We gaped through the dark tinted windows of army car, and wondered that there were really such people in existence. I remember the little boys running, their curly side-locks flying in the air. Women wearing hats, handkerchiefs and what my mother described as wigs to cover their hair, and the stern looking men, with full beards and dark hats. The place looked frightening to me. I couldn't imagine why anyone would live like that.
But that happened when I was ten. Throughout my teenage years, school, sports, and friends dominated my life, and who cared about anything else. My parents considered themselves tolerant of all religions, and we celebrated whatever everyone around us did. Christmas and Easter were an annual part of our lives, as was Passover when we went to visit our grandparents near the beach in Maine.
We knew there was a God somewhere in heaven, and that was enough for us. My dad, an air force engineer in the US army, and my mom, a first grade teacher, were intellectual people who had little patience for divine theories and its practical applications. So we grew up happily in Texas, a mile away from the army base.
But then, as in all such stories, something happened.
It was my history teacher's fault.
Everyone in the senior class of PS 143 hated the history teacher. Her name was Miss Jane, and she was too tall, too thin, and too strict. She was a handsome woman who perfectly resembled Cinderella's stepmother.
No one moved in her class. We sat, took notes, and counted the minutes.
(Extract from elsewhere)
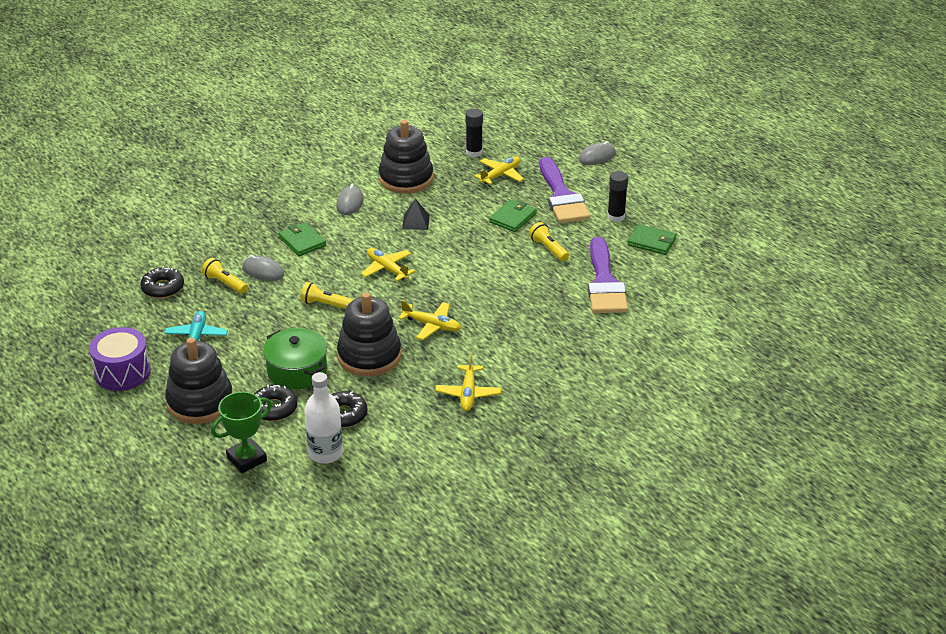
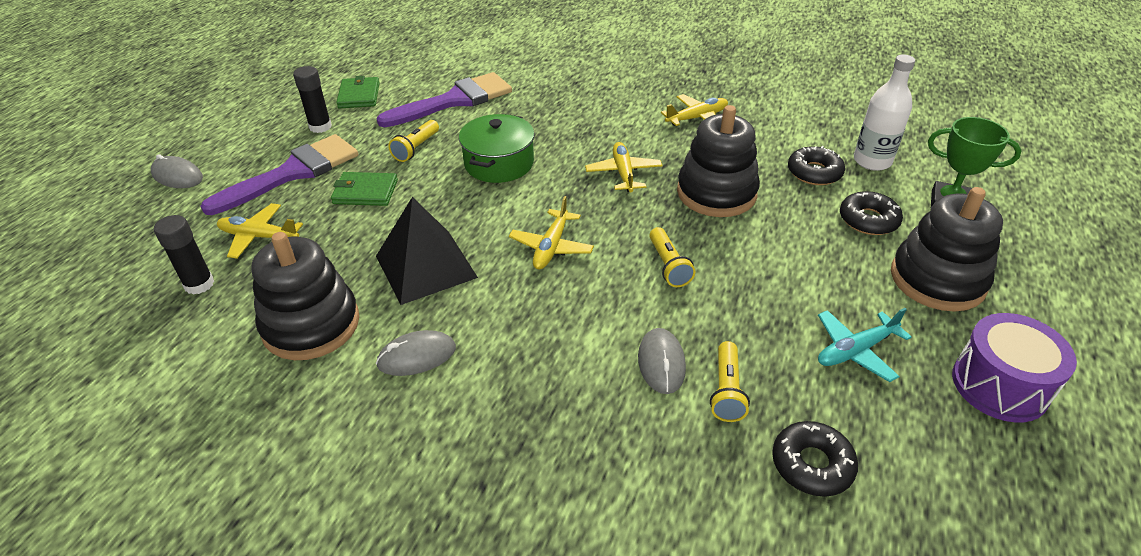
camera: 120 degrees left, 5 degrees up
(297, 370) = (798, 232): green pot -> green pot (499, 163)
(302, 241) = (556, 359): green wallet -> none
(415, 222) = (426, 266): black pyramid -> black pyramid, size x1.97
Miss Jane did not want to hear our questions, answers, or discussions. She was the dictator of her classroom, and we took her orders.
One day, she assigned us a history report. Our history. Each student, she said, pointing a long finger in our general direction, was to research and write up a full report on our family history, three generations back. The people, who they were, their lives, their deaths, documents pictures, and a family tree with pictures, which would be hung on the wall near our classroom. Ten pages minimum. We would learn to live history. We had three weeks.
We waited until her stalk-like body clicked out of the room to tell her what we thought of her.
I complained to my parents that night and they told me to interview grandma. She would be delighted. So I called up grandma in Maine and told her my problem. She was delighted.
It was about time I know of my history. She likes Miss Jane. She's a smart teacher.
I wanted to know if she could she tell me everything in one hour.
An hour?! Maybe two weeks.
Keep quiet, and listen. These are your great-grandparents.
So she spoke and I listened. For hours. Every day that week.
I hated Miss Jane. It was an ugly history. But I didn't care. It was after all, history. I wondered who else in my class had such a history. No one. They were all Americans, born to American who were born to other Americans. One or two foreign backgrounds with almost as boring histories, but no Holocaust in between.
I needed pictures, documents, anything authentic. But there were no pictures.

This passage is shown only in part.